GOAL =
Write out every item again, substituting "division" for "phylum" and keeping everything else the same. Leave the pictures out.

Stored data entries
════════════════════
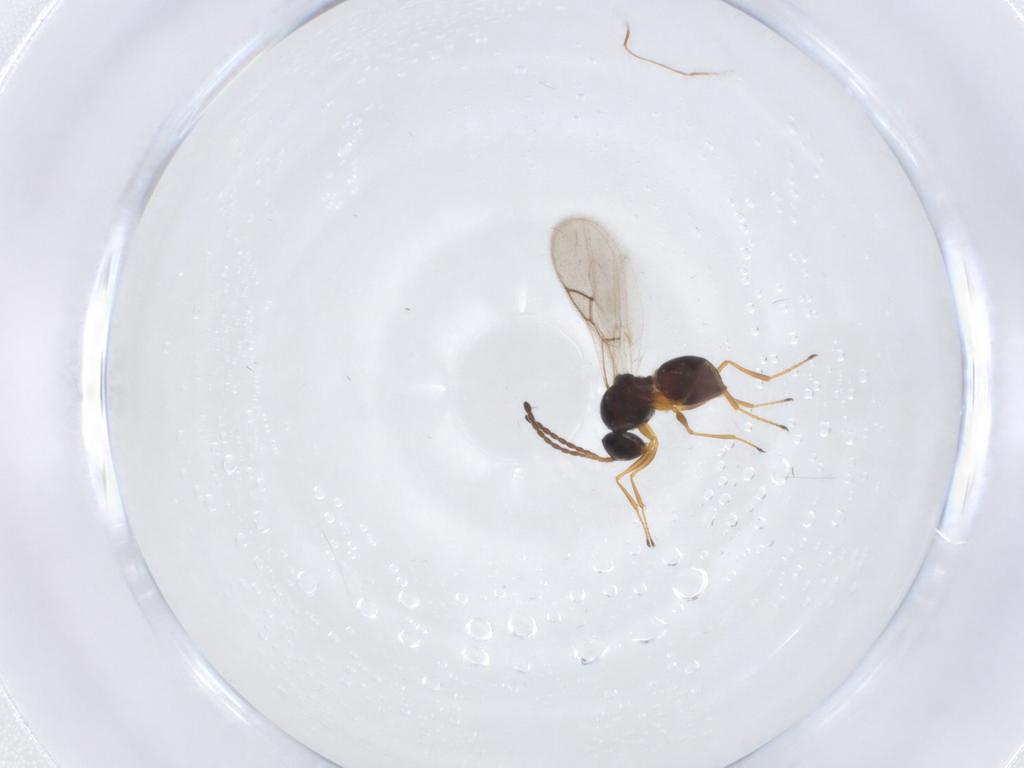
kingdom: Animalia
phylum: Arthropoda
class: Insecta
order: Hymenoptera
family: Figitidae
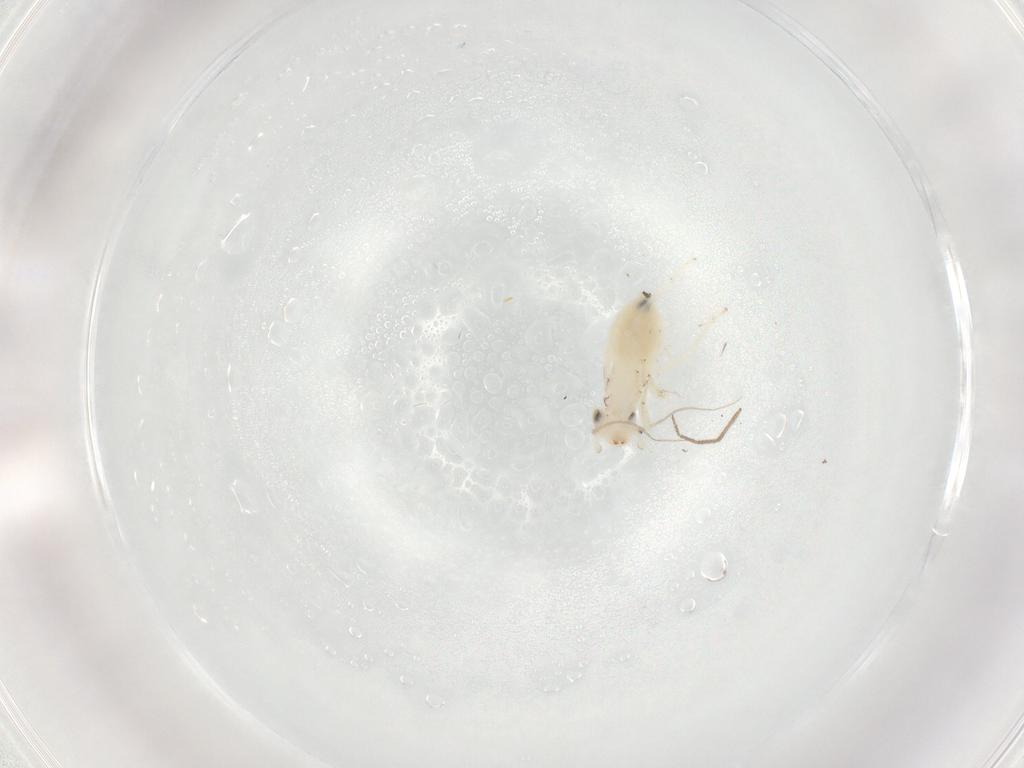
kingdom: Animalia
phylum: Arthropoda
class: Insecta
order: Psocodea
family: Lepidopsocidae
════════════════════
OUTPUT =
kingdom: Animalia
division: Arthropoda
class: Insecta
order: Hymenoptera
family: Figitidae
kingdom: Animalia
division: Arthropoda
class: Insecta
order: Psocodea
family: Lepidopsocidae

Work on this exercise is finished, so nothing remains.